事故や死亡の発生も、たまたま多くなったり少なくなったりしてしまうから、必要な保険金の総額を正確に見積もることが難しくなるよ。

保険料の決まり方②|収支相等の原則とは

保険料の決まり方には、もうひとつ重要な考え方があります。
それが「収支相等の原則」です。

これは、「集めた保険料と支払う保険金が、長期的に釣り合うように設計されている」という考え方です。

保険は、多くの人から保険料を集め、その中から必要な人に保険金を支払う仕組みです。
そのため、収入と支出のバランスが取れていないと、制度そのものが成り立たなくなってしまいます。

たとえば、保険金の支払いが多くなりすぎると、
収入である保険料よりも、支出である保険金や経費の方が上回ってしまい、制度を維持できなくなります。

一方で、保険料が高すぎる場合も問題です。
必要以上に多くの保険料を集めてしまうと、契約者にとって過度な負担となり、不公平な状態になってしまいます。

このような事態を防ぐために、
保険料は「多すぎず、少なすぎず」、長期的にバランスが取れるように設定されています。

きりちゃん

保険金の支払いが多すぎると、不幸にあった人に十分なお金を渡せなくなるかもしれないし、、、
逆に、保険料の方が多すぎると「会社の利益ばかり優先してない?」って、不信感を持ってしまいそうだね。

やっぱり、「助け合いの仕組み」を成り立たせるためには、収支がバランスよくなるように調整することが大事なんだね。

かし先生

その通りだね。
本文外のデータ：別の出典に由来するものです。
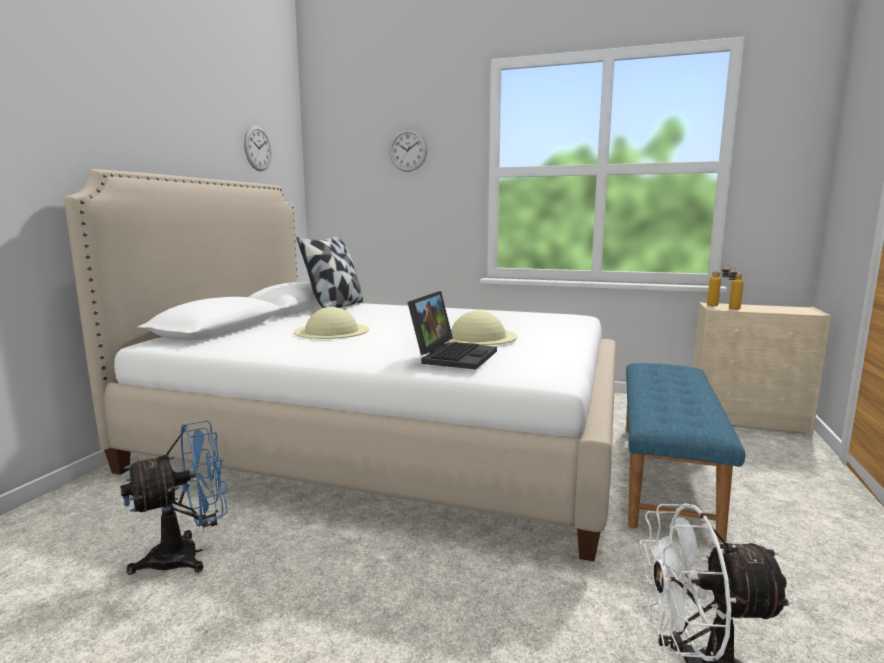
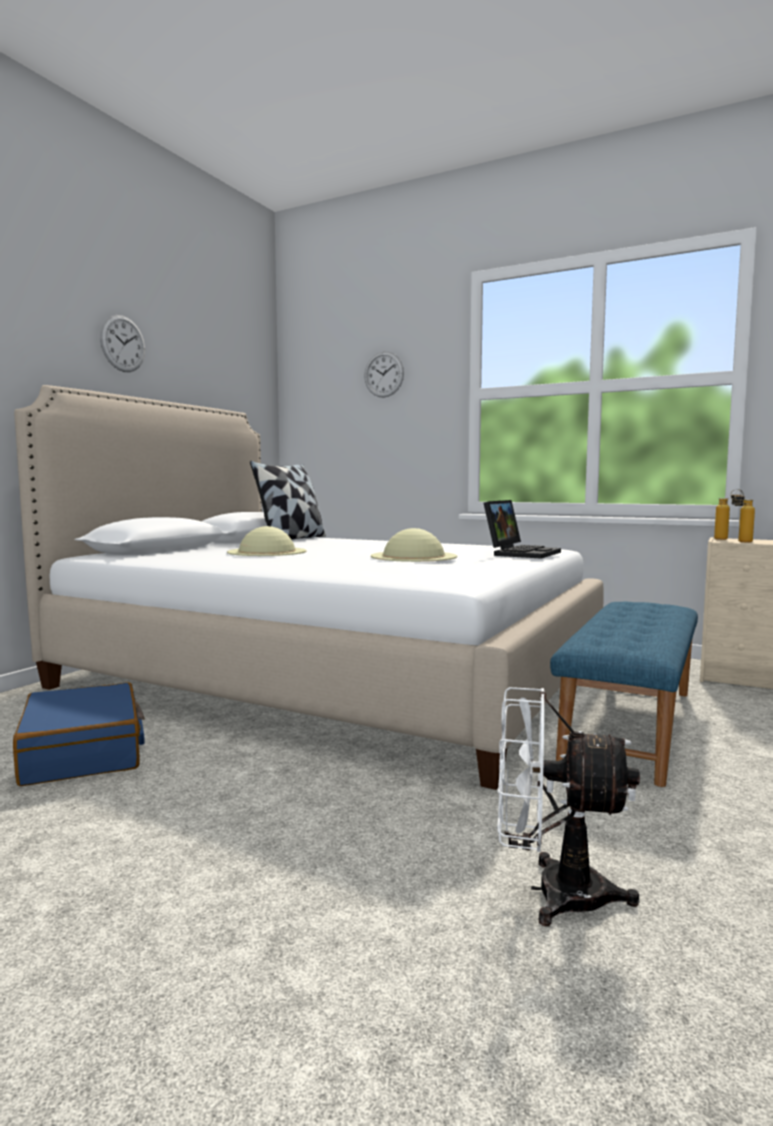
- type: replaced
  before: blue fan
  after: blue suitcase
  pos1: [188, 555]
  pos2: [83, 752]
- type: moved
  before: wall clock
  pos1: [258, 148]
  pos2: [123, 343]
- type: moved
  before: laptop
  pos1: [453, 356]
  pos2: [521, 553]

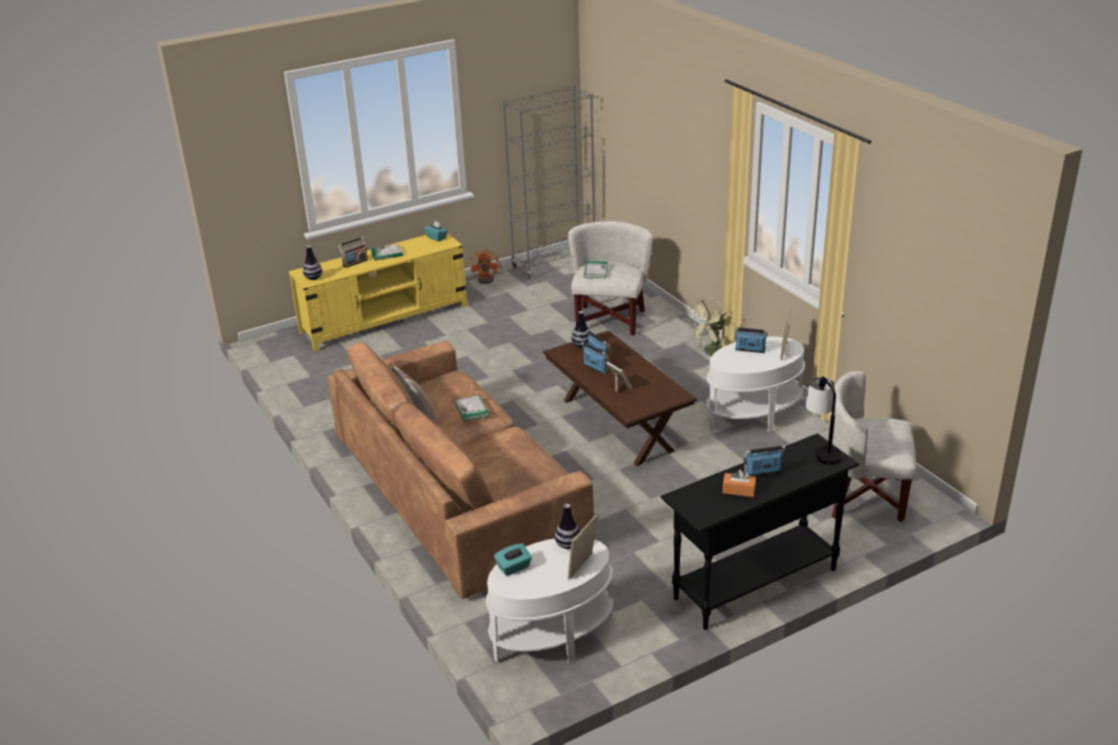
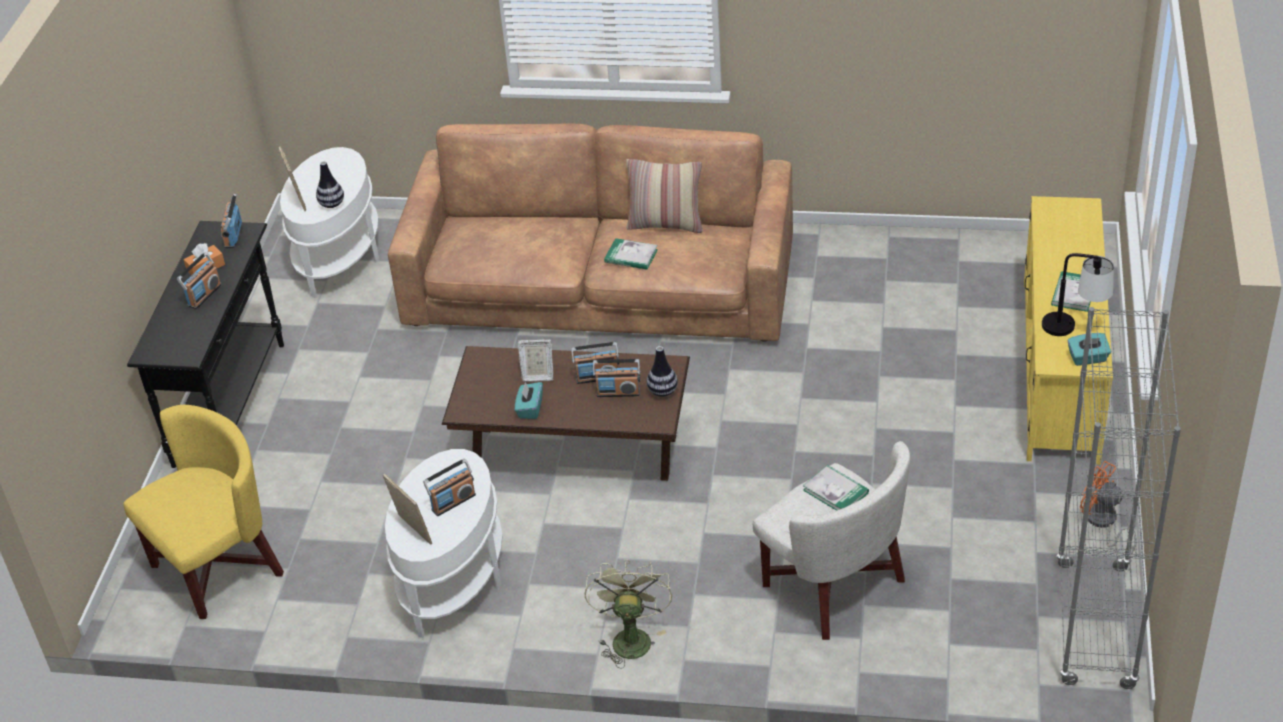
- type: removed
  before: vase
  pos1: [313, 278]
- type: moved
  before: radio
  pos1: [355, 262]
  pos2: [233, 235]
- type: moved
  before: turquoise tissue box
  pos1: [514, 567]
  pos2: [530, 409]
- type: moved
  before: table lamp
  pos1: [822, 449]
  pos2: [1074, 328]
- type: recoloured
  before: white armchair
  after: yellow armchair
  pos1: [865, 496]
  pos2: [218, 568]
収入と支出のバランスが取れていることが、保険制度を安定させるうえでとても重要なんだ。

まどくん

ここで押さえておきたいのは、保険会社も一つの民間企業だということ。
事業を継続していくためには、一定の利益(儲け)を出すことも当然必要になる。

だからこそ、
「保険金の支払い」「契約者の負担」「会社の運営」
この3つのバランスを取りながら、制度が成り立つように設計されているんだよ。

保険料の仕組みまとめ|大数の法則と収支のバランス

保険料は、ただなんとなく決められているわけではありません。

多くの人が保険に加入することで、事故や死亡といったリスクの発生は確率どおりに近づき、将来必要となる保険金の総額をある程度予測できるようになります。
これが「大数の法則」です。

そして、その予測をもとに、集めた保険料と支払う保険金が長期的に釣り合うように設計する考え方が「収支相等の原則」です。

つまり、
大数の法則によって必要な保険金の総額を予測し、
収支相等の原則にもとづいて、保険料は、多すぎず少なすぎないようにバランスを見て決められているのです。

きりちゃん

最初は、保険料って雰囲気で決めているのかな〜って思っていたけど、、、
「大数の法則」と「収支相等の原則」をもとに、きちんと公平に考えられていたんだね!

かし先生

そうだね。保険料は、なんとなくではなく、しっかりとした仕組みのもとで決められているんだ。

多くの人でリスクを分け合いながら、
必要な人にきちんと保険金が届くように、そして全体としてバランスが取れるように設計されている。

だからこそ、保険は「助け合いの仕組み」として成り立っているんだよ。